Diclofenac/misoprostol

Combination of
- Diclofenac: NSAID
- Misoprostol: Prostaglandin analog

Clinical data
- Trade names: Arthrotec
- MedlinePlus: a699002
- License data: US DailyMed: Diclofenac sodium and misoprostol;
- Pregnancy category: Contraindicated;
- Routes of administration: By mouth
- ATC code: M01AB55 (WHO) ;

Legal status
- Legal status: CA: ℞-only; UK: POM (Prescription only); US: ℞-only;

Identifiers
- CAS Number: 239810-53-8;
- KEGG: D11091;

= Diclofenac/misoprostol =

Combination drug

Diclofenac/misoprostol, sold under the brand name Arthrotec, is a fixed-dose combination medication that contains:
- Diclofenac sodium: Nonsteroidal anti-inflammatory drug (NSAID) with analgesic properties
- Misoprostol: Gastrointestinal (GI) mucosal protective prostaglandin E_{1} analog.

In the United Kingdom it is marketed by Pharmacia and it is indicated for prophylaxis against NSAID-induced gastroduodenal ulceration in people requiring diclofenac for rheumatoid arthritis or osteoarthritis.

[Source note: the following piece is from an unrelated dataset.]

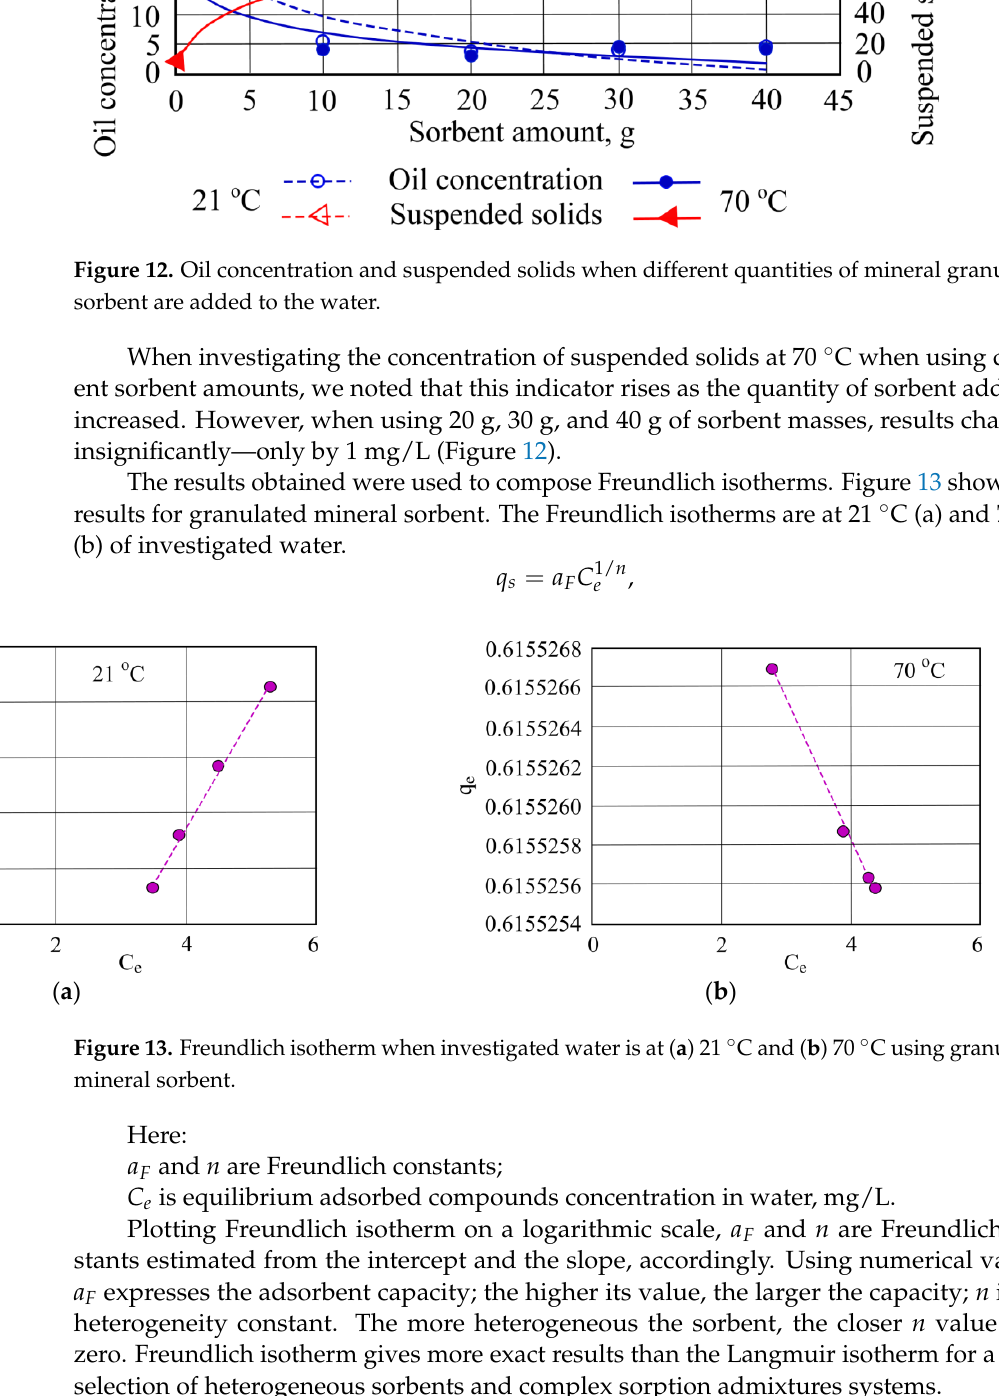
Figure 12. Oil concentration and suspended solids when different quantities of mineral granulated sorbent are added to the water.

The American College of Rheumatology and a Canadian consensus report both recommend GI-protective agents such as misoprostol be combined with long term NSAID therapy and a review concluded that diclofenac/misoprostol is a cost effective treatment in patients requiring long term NSAID therapy who are at increased risk of developing gastropathy.

==Contraindications==
Arthrotec must not be taken during pregnancy, as it may deform or otherwise harm the fetus, or lead to miscarriage. This may be accompanied by potentially dangerous bleeding, possibly requiring surgery and potentially leading to infertility or death.